Simon Hoggart’s Sketch

I LOVE this man’s writing. This piece is one of his best…

Like an abandoned car rusting in a backyard, bits keep falling off this government. Every day it looks more ­decrepit and less roadworthy. Today Gordon Brown was trying, and so far ­failing, to rescue power ­sharing in Northern Ireland. ­Possibly the prime minister had decided it would be a good day to be away from ­Westminster, where more hubcaps were falling off. His place was taken by ­Harriet Harman, who ­flannelled ­desperately on his behalf at prime minister’s questions.

Meanwhile, Lord Goldsmith, Tony Blair’s attorney general, was at the ­Chilcot inquiry explaining how and why he had changed his mind about the legality of the Iraq war. It was a tricky job. It appears that he started out by ­giving the wrong answer – he thought the war would be illegal without another UN resolution. So, now and again ­someone took the cloth off his cage and asked if he had come to another view. Finally, just in time, he did.
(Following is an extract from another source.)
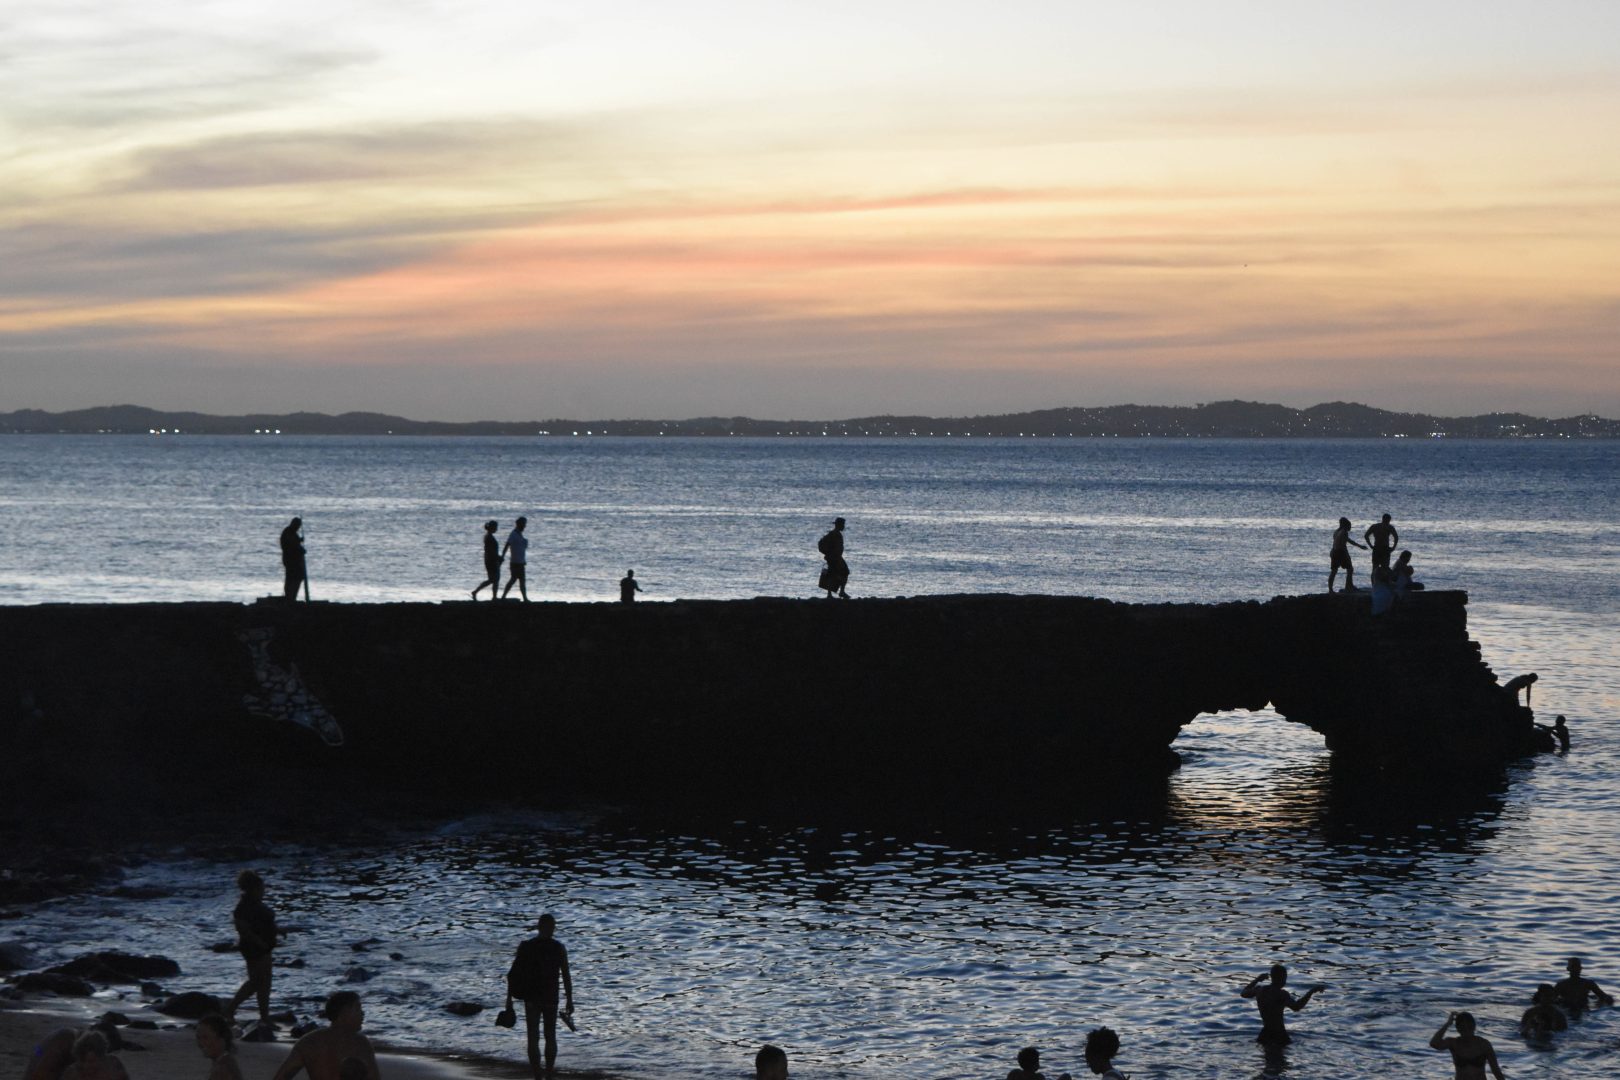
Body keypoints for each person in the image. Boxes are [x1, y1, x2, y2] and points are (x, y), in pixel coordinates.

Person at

He had been hurt. When he gave his first, “unwelcome” advice, there had been “Chinese whispers” against him from the “undergrowth” of political advisers.

Chinese whispers is the game in which everyone sits in a circle; someone whispers a message to the person on their left, who repeats it to the next person, until it comes back to the start, weirdly or hilariously altered.

Possibly what he meant was that the bracken-dwellers of No 10 had originally called his advice a “range of fine, bold analysis”, but the whispering process had altered it to “change your mind, Goldsmith”. Though I doubt it.

In any event, the sight of him wriggling around like a worm with attention deficit disorder as he tried to explain the switch was a delight for all connoisseurs of the inquiry.

Back in the Commons, William Hague was pressing Ms Harman on why Britain isn’t going to take on the banks in the same way as President Obama. Labour’s deputy leader is never happy with ­economics. She resembles a child ­learning to swim. She climbs in the water, thrashes about, then makes for the side of the pool where she clings, panting. Every time Hague asked what the government was going to do, she said it was “important that we all work together, internationally”.

Mr Hague pointed out that was the opposite of what they were doing. And Gordon Brown’s own solution, a ­transactions tax, had been rejected abroad and ridiculed by the governor of the Bank of England.

Ms Harman struggled, armbands ­flailing, to the safety of the tiles. “We must all work together to tackle the global economic crisis,” she repeated, spraying chlorine-scented water at Mr Hague. Next she tried a joke: “His [Hague’s] reversing is even worse than mine!”

This attempt at self-deprecation – the deputy leader has racked up £810 in motoring fines over six years – was received with some mild laughter. But there was embarrassment when a Tory asked about Tony Blair’s drive to become, in Lord Mandelson’s famous phrase, “filthy rich”.

Harman didn’t even try to answer. “What we have asked the equality panel to look at is how we make sure that we help social mobility …” The rest of her words were lost in hilarity. All we could see was a worrying stream of bubbles from the bottom of the pool.